(Exercise aim) Copy out every line holding the string "SQUARE" from the records below.

(Working data)
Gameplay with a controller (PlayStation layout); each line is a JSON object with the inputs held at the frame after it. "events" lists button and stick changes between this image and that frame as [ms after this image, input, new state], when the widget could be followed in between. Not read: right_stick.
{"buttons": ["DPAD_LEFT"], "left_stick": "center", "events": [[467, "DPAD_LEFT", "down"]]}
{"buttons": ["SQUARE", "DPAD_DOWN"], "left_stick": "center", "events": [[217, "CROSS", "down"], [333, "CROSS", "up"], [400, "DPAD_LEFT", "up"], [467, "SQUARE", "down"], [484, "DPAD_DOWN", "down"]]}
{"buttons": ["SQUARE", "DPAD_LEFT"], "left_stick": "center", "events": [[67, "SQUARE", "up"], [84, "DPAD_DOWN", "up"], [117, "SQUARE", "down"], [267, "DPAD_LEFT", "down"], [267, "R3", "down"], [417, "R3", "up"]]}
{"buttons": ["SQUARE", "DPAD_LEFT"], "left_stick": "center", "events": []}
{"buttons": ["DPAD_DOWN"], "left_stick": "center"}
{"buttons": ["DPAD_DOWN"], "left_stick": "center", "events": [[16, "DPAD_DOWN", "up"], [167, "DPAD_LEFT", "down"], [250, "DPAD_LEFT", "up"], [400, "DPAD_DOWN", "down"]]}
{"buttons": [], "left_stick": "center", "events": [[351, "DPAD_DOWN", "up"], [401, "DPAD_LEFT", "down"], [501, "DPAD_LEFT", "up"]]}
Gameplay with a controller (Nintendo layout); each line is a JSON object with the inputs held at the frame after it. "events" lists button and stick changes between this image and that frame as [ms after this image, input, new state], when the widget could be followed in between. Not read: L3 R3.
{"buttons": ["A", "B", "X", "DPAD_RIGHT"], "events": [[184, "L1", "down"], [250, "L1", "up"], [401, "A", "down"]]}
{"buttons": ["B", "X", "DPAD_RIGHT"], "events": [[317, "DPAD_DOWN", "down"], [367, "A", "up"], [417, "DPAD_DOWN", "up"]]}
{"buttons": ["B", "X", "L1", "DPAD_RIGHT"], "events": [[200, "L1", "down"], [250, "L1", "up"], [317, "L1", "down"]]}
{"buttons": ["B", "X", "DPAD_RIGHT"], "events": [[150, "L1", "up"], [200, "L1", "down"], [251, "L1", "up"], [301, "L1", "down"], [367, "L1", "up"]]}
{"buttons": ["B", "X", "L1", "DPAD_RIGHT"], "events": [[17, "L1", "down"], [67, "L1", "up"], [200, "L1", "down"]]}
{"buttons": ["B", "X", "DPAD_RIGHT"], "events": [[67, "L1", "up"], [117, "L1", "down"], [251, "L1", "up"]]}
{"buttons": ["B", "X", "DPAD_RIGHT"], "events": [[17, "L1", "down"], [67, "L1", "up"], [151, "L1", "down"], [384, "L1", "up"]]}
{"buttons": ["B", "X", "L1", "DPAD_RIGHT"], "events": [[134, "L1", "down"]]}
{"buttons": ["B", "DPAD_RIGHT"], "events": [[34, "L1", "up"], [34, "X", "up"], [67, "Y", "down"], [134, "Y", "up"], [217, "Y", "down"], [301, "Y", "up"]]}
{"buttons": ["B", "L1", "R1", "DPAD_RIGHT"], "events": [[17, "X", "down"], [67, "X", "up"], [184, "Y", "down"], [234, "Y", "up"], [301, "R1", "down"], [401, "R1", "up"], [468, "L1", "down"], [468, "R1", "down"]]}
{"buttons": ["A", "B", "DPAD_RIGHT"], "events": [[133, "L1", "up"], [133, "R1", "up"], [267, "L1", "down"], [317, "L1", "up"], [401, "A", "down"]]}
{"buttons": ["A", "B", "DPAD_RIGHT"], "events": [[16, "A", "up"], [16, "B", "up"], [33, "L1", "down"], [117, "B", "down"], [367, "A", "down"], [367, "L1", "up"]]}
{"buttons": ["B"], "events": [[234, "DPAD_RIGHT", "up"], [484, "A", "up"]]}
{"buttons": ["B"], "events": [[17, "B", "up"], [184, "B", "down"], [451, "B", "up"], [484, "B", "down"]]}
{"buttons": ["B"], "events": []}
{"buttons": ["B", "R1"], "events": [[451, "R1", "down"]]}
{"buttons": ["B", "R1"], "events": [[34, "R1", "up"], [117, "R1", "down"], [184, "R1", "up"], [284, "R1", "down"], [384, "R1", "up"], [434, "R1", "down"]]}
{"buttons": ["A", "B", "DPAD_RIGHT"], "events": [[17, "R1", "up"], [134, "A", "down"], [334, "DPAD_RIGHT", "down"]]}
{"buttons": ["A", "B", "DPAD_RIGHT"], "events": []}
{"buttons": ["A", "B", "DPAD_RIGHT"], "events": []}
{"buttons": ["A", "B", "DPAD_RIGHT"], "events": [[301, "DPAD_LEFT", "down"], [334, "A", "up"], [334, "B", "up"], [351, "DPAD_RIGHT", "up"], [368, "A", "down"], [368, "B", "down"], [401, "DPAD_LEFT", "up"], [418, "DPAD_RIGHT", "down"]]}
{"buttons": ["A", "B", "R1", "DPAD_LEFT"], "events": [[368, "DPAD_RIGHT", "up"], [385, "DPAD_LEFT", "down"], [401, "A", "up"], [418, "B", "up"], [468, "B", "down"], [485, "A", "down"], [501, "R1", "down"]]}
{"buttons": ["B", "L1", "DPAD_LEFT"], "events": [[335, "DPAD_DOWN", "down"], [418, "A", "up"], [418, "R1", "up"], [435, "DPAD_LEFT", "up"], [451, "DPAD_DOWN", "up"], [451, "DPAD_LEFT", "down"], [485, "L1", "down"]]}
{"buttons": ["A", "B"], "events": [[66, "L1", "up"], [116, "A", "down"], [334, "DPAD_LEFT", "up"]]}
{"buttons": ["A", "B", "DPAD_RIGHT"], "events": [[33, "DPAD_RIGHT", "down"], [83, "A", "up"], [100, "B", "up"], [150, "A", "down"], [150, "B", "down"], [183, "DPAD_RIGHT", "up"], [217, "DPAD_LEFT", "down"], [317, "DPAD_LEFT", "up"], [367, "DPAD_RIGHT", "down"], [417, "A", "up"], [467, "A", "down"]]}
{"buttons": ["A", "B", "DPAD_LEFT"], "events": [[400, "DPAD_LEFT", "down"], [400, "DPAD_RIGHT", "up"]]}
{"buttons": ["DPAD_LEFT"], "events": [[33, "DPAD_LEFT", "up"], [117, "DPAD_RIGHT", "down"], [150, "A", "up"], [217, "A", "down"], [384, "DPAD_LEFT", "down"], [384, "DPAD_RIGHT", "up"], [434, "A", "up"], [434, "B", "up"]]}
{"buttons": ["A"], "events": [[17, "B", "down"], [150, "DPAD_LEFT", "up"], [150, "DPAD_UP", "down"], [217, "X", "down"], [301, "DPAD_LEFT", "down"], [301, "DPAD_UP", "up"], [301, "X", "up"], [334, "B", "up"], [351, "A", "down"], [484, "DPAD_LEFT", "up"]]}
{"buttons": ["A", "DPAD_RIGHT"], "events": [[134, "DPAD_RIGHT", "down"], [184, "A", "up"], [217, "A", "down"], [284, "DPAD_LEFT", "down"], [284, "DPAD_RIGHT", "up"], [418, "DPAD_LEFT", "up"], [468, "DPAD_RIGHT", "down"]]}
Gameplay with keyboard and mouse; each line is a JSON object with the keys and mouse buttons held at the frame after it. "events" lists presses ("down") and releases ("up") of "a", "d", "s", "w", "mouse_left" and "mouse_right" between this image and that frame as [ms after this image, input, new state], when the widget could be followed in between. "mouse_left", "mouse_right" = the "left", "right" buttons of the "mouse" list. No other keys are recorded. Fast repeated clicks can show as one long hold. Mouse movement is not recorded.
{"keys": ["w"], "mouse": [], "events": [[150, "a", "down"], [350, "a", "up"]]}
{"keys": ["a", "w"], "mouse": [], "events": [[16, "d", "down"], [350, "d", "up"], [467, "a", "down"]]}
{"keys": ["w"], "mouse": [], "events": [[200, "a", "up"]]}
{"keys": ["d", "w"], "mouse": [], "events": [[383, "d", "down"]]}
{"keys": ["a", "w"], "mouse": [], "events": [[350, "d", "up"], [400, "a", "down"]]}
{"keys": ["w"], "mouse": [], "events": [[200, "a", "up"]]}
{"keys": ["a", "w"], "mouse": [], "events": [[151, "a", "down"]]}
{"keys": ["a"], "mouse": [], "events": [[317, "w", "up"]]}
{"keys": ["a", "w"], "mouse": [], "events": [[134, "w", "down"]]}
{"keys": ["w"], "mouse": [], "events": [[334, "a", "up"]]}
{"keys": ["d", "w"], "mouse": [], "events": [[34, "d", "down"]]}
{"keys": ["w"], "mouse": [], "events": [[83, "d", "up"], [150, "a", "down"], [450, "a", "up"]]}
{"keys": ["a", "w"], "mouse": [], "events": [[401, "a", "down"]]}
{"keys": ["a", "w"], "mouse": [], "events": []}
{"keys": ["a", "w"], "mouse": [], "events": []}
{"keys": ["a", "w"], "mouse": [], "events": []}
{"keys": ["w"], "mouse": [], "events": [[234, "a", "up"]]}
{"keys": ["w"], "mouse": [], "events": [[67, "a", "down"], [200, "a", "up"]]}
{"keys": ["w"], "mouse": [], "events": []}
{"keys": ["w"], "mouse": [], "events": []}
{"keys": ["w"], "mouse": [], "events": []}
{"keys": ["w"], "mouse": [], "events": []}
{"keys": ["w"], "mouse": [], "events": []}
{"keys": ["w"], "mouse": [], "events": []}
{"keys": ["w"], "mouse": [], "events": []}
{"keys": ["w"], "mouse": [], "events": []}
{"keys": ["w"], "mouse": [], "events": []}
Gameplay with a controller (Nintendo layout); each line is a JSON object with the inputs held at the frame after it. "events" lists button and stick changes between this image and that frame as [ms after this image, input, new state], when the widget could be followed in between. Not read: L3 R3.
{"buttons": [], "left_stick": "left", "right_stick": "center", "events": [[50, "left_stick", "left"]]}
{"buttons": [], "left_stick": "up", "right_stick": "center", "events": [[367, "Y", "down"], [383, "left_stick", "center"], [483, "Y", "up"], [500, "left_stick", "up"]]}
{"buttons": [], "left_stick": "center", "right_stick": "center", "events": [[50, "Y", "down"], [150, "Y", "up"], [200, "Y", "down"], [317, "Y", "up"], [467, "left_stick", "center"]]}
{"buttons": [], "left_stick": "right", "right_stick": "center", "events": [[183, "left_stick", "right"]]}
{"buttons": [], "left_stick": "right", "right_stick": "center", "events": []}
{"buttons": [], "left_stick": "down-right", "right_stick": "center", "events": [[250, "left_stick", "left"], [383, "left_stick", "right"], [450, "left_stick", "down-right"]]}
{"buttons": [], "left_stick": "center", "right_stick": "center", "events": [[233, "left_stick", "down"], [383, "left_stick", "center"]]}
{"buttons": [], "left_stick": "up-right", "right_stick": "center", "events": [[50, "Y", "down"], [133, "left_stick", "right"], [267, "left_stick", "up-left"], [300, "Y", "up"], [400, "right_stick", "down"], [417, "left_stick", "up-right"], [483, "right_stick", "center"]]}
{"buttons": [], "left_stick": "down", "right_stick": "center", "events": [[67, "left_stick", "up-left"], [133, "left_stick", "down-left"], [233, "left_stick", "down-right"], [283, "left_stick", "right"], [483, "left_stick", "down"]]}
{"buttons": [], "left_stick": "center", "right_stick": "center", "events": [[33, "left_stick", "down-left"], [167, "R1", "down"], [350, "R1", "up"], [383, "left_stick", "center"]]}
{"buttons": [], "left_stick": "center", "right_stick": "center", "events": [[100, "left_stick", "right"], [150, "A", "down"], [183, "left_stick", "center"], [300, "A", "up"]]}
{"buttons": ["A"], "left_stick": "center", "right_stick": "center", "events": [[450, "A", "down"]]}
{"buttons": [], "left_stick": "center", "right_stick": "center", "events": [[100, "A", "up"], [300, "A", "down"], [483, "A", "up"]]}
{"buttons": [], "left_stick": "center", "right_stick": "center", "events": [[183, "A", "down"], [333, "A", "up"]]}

(Answer for this exercise)
{"buttons": ["SQUARE", "DPAD_DOWN"], "left_stick": "center", "events": [[217, "CROSS", "down"], [333, "CROSS", "up"], [400, "DPAD_LEFT", "up"], [467, "SQUARE", "down"], [484, "DPAD_DOWN", "down"]]}
{"buttons": ["SQUARE", "DPAD_LEFT"], "left_stick": "center", "events": [[67, "SQUARE", "up"], [84, "DPAD_DOWN", "up"], [117, "SQUARE", "down"], [267, "DPAD_LEFT", "down"], [267, "R3", "down"], [417, "R3", "up"]]}
{"buttons": ["SQUARE", "DPAD_LEFT"], "left_stick": "center", "events": []}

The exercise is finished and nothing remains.